TRIBUNNEWS.COM, JAKARTA - Koalisi Kawal Calon Pimpinan Komisi Pemberantasan Korupsi (Capim KPK) yang terdiri dari tujuh kelompok masyarakat sipil menilai Panitia Seleksi (Pansel) calon pimpinan lembaga antirasuah tutup kuping dari masukan masyarakat.
Kondisi ini disebabkan proses seleksi pimpinan KPK yang menyisakan berbagai persoalan serius.
Mulai dari tindakan atau pernyataan pansel, proses seleksi, hingga calon-calon yang tersisa hingga sejauh ini.
Perwakilan Koalisi Kawal Capim KPK Kurnia Ramadhana mencatat sejumlah hal yang dilakukan pansel selama proses pemilihan calon pimpinan.
Baca: Koalisi Kawal Capim KPK Menduga Tim Pansel Punya Konflik Kepentingan
Baca: IPW: Pansel Tak Perlu Pertahankan Petahana Pimpinan KPK
“Pertama, pansel seakan tidak menghiraukan masukan dari berbagai elemen masyarakat. Respons yang diberikan oleh pansel acapkali negatif dan defensif padahal penyikapan atas langkah-langkah pansel dalam penyaringan pimpinan KPK. Bukan hanya oleh kalangan masyarakat sipil antikorupsi. Namun sudah mencakup perwakilan organisasi agama hingga mantan pimpinan KPK,” jelas Kurnia di Kantor Lembaga Bantuan Hukum (LBH) Jakarta, Minggu (25/8/2019).
Hal lain, pada 25 Juni 2019 pansel menghembuskan isu radikalisme pada proses pemilihan pimpinan KPK.
Padahal, hal itu sama sekali tidak relevan. Karena seharusnya yang disuarakan oleh Pansel adalah aspek integritas.
“Posisi ini memperlihatkan keterbatasan pemahaman pansel akan konteks dan mandat KPK sebagai penegak hukum,” imbuhnya.
Selanjutnya ada sejumlah penegak hukum aktif menjadi pimpinan KPK. Pada 26 Juni 2019 Koalisi mencatat pansel menyebutkan bahwa lebih baik pimpinan KPK ke depan berasal dari unsur penegak hukum.
Alasan pansel, lantaran penegak hukum dipandang lebih berpengalaman dalam isu pemberantasan korupsi.
Meski logika tersebut dinilai keliru karena seakan pansel tidak paham dengan original intens pembentukan KPK.

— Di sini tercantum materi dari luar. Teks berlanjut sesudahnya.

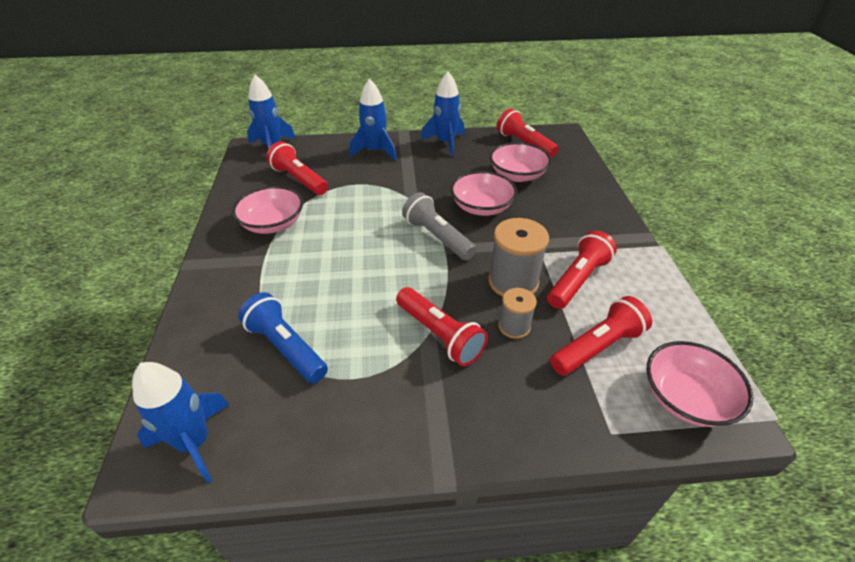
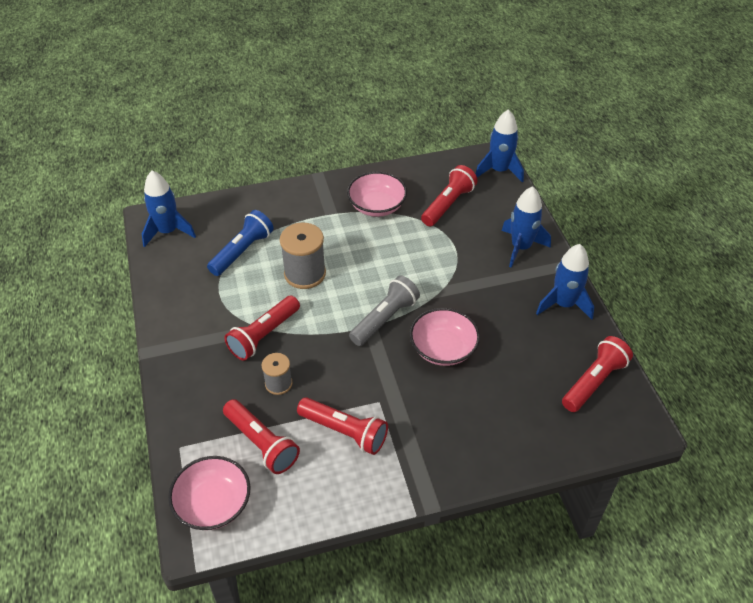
camera: 80 degrees right, 5 degrees up
grey spool [488,218,549,297] -> grey spool moved to [280,223,326,289]
pink bowl [490,142,551,182] -> none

“Sejarahnya KPK dibentuk karena lembaga penegak hukum konvensional tidak maksimal dalam pemberantasan korupsi. Pertanyaan lebih jauhnya adalah apa saat ini penegak hukum lain telah baik dalam pemberantasan korupsi. Berbagai penelitian dan survei masih menempatkan penegak hukum di peringkat bawah untuk penilaian masyarakat dalam pemberantasan korupsi,” tegas Kurnia.
Selain itu, pansel kerap menyebutkan bahwa isu kepatuhan terhadap pelaporan Laporan Harta Kekayaan Penyelenggara Negara (LHKPN) tidak dijadikan faktor yang menentukan dalam proses seleksi pimpinan KPK.
Menurutnya pansel tidak memahami untuk mengukur integritas seorang penyelenggara negara atau pun penegak hukum, salah satu indikator yang digunakan adalah kepatuhan LHKPN. Dikatakan, LHKPN merupakan perintah undang-undang kepada setiap penyelenggara negara maupun penegak hukum.
Terhadap 20 orang capim KPK yang lolos profile assessment, koalisi menilai mereka tidak mencerahkan masa depan pemberantasan korupsi.
“Lolosnya 20 calon yang pada tahapan ini tidak menggambarkan masa depan cerah bagi KPK. Masih ada calon di antara 20 nama tersebut yang tidak patuh melaporkan LHKPN. Bahkan beberapa nama mempunyai catatan kelam di masa lalu. Ini mengartikan bahwa Pansel tidak mempertimbangkan isu rekam jejak dengan baik,” beber Kurnia.
Koalisi Kawal Capim KPK terdiri atas Indonesia Corruption Watch, Lembaga Bantuan Hukum Jakarta, Yayasan Lembaga Bantuan Hukum Indonesia, Pusat Studi Hukum dan Kebijakan, Komisi untuk Orang Hilang dan Korban Tindak Kekerasan, Pusat Studi Konstitusi Fakultas Hukum Universitas Andalas dan Perkumpulan untuk Pemilu dan Demokrasi.